David Llorente: You know, I think… I think when it comes to the… the quality of the output, I don't think it's going to improve much because it's in an incredible level. You know, you can't do it when you read the story by machine, you can't figure out that you know who wrote this story. They are nearly perfect. What is going to change dramatically is that we will be able to write out more complex stories. Yeah. And the process to design and implement the models to be able to write these stories, this process is gonna dramatically change is going to be, it's going to require less human intervention, is gonna require less time. And again, it's going to be able, we're going to be able to, to analyze much more complex data, even non-structured data. So, I think this is gonna be a revolution for… for the companies, you know, and, again, there will be a lot more, a lot more industries, and companies usually need government institutions, you know, think about this, we keep talking about transparency and accountability of governments and institutions, and for example, yeah, so, yes, there is so much data, why… why don't we transform all this data into text, something that we can read, we can understand another format into text but into something that we can actually release it to understand where the money is spent, you know? Right, you know, where are these funds come from, you know, how certain provinces are performing, you know, you know, all these things will help us to definitely have truly bring transparency, accountability to our society, and definitely is going to help us to have more than more democratic countries, more free countries, you know, and definitely, I think, better societies in general. And I think NLG, in combination with other industries is going to help us there, you know, because now their excuses always like, oh, you know, there's so much data, what do we do with this data? It's like, okay, now there is something that is going to help you. And it's your responsibility to actually use that technology to improve your company, your society, your government, the country, the society in general. Yeah. And I think that's my vision. I think NLG in our industries is gonna help, definitely to build better societies.

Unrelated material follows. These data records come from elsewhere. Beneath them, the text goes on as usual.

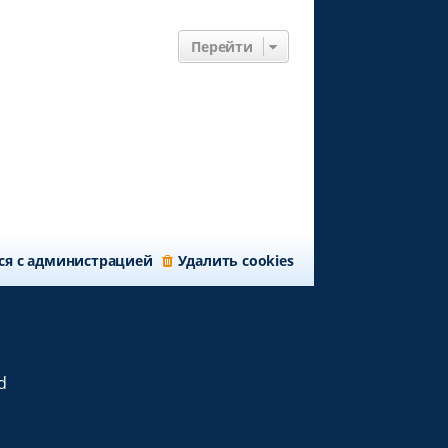
Перейти
ся с администрацией
Удалить cookies
d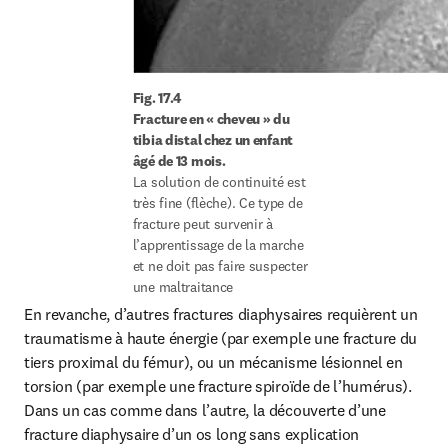
Fig. 17.4
Fracture en « cheveu » du 
tibia distal chez un enfant 
âgé de 13 mois.
La solution de continuité est 
très fine (flèche). Ce type de 
fracture peut survenir à 
l’apprentissage de la marche 
et ne doit pas faire suspecter 
une maltraitance
En revanche, d’autres fractures diaphysaires requièrent un 
traumatisme à haute énergie (par exemple une fracture du 
tiers proximal du fémur), ou un mécanisme lésionnel en 
torsion (par exemple une fracture spiroïde de l’humérus). 
Dans un cas comme dans l’autre, la découverte d’une 
fracture diaphysaire d’un os long sans explication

Kevin Benedict: David, thank you so much for just taking the time in your evening here before your son's soccer game.
David Llorente: Football game. No, rugby, rugby game. Oh, rugby game. Rugby. Yeah.
Kevin Benedict: All right. Well, thank you for giving us some time here and opening up and pulling the curtains aside, and opening our eyes into this world of natural language generation. To me, it's fascinating. That's incredible. So, thank you for talking about your experiences, your knowledge and what you're accomplishing there at Narrativa, thank you so much.
David Llorente: Thank you, Kevin. Thank you so much, it has been a pleasure.